Los nueve miembros del máximo tribunal federal ocupan sus cargos de por vida. La razón de tal disposición es otorgarles la más plena independencia en sus decisiones. El propósito central de la Corte estadounidense es interpretar con autoridad el sentido de la Constitución y las leyes, así como decidir sobre la constitucionalidad de las decisiones de los tribunales inferiores, y proteger los derechos de los ciudadanos y de los estados federados. No se puede minimizar la importancia de mantener la gravitas –el prestigio, la independencia y la limpieza– de tal institución. Los nueve jueces son plenamente conscientes de que de ellos depende mantener incólume esa dignidad y con ella la autoridad que la misma conlleva.

Los jueces de la Suprema Corte son nominados por el presidente de los Estados Unidos con el “consejo y consentimiento” del Senado Federal. Es natural que cada uno de los jueces escogidos sostenga diversas posiciones doctrinales y políticas que a fortiori afectan sus interpretaciones legales. Pero, tratándose de un cuerpo colegiado, la mayoría de las decisiones se toman colegiadamente.
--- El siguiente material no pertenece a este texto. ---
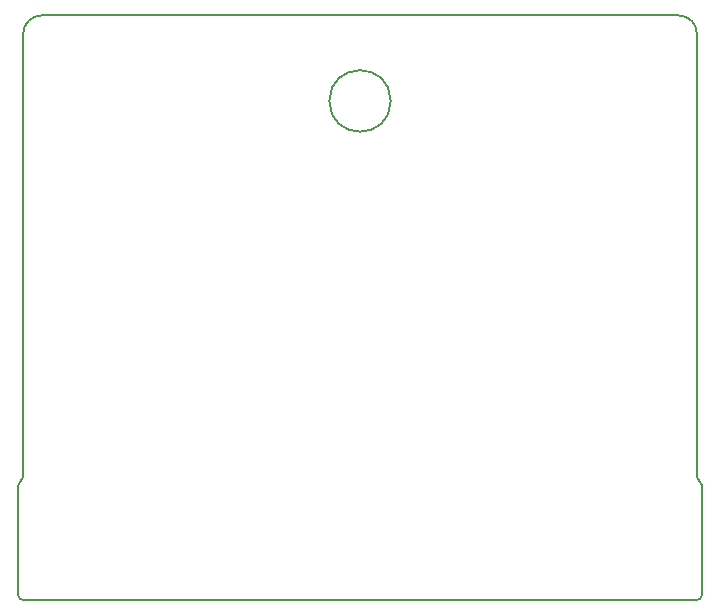
<source format=gm1>
G04 #@! TF.GenerationSoftware,KiCad,Pcbnew,(5.1.5-0-10_14)*
G04 #@! TF.CreationDate,2021-05-02T05:38:55-04:00*
G04 #@! TF.ProjectId,GW4301,47573433-3031-42e6-9b69-6361645f7063,1.2*
G04 #@! TF.SameCoordinates,Original*
G04 #@! TF.FileFunction,Profile,NP*
%FSLAX46Y46*%
G04 Gerber Fmt 4.6, Leading zero omitted, Abs format (unit mm)*
G04 Created by KiCad (PCBNEW (5.1.5-0-10_14)) date 2021-05-02 05:38:55*
%MOMM*%
%LPD*%
G04 APERTURE LIST*
%ADD10C,0.150000*%
G04 APERTURE END LIST*
D10*
X103517456Y-87058500D02*
G75*
G03X103568500Y-86868000I-329956J190500D01*
G01*
X103175044Y-87693500D02*
G75*
G03X103124000Y-87884000I329956J-190500D01*
G01*
X103517456Y-87058500D02*
X103175044Y-87693500D01*
X160642544Y-87058500D02*
X160984956Y-87693500D01*
X134680000Y-55245000D02*
G75*
G03X134680000Y-55245000I-2600000J0D01*
G01*
X103568500Y-49530000D02*
X103568500Y-86868000D01*
X160591500Y-49530000D02*
X160591500Y-86868000D01*
X103124000Y-87884000D02*
X103124000Y-97028000D01*
X160984956Y-87693500D02*
G75*
G02X161036000Y-87884000I-329956J-190500D01*
G01*
X160642544Y-87058500D02*
G75*
G02X160591500Y-86868000I329956J190500D01*
G01*
X159067500Y-48006000D02*
G75*
G02X160591500Y-49530000I0J-1524000D01*
G01*
X161036000Y-87884000D02*
X161036000Y-97028000D01*
X103568500Y-49530000D02*
G75*
G02X105092500Y-48006000I1524000J0D01*
G01*
X160528000Y-97536000D02*
X103632000Y-97536000D01*
X103632000Y-97536000D02*
G75*
G02X103124000Y-97028000I0J508000D01*
G01*
X161036000Y-97028000D02*
G75*
G02X160528000Y-97536000I-508000J0D01*
G01*
X159067500Y-48006000D02*
X105092500Y-48006000D01*
M02*

</source>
Por ejemplo: de los miles de casos que llegan a la Suprema Corte cada año, solo se aceptan para su revisión en el pleno unos ochenta y se rechazan aproximadamente otros cien. Así, la Corte decidió revisar el caso de Cassius Clay, un caso de objeción de conciencia basada en su sincera convicción religiosa según el mismo Clay afirmó: “La guerra va en contra de las enseñanzas del Sagrado Corán. No estoy tratando de eludir el reclutamiento. Se supone que no debemos participar en ninguna guerra, a menos que Allah o su Mensajero la declaren. No participamos en las guerras de los cristianos o las guerras de cualquier incrédulo”. Tras oír los argumentos de su abogado, los ocho jueces –uno de ellos se recusó al inicio– decidieron revertir la sentencia contra Muhammad Ali, reconociendo su sagrado y legítimo derecho a negarse al reclutamiento por razones de conciencia. La Suprema Corte le hizo justicia.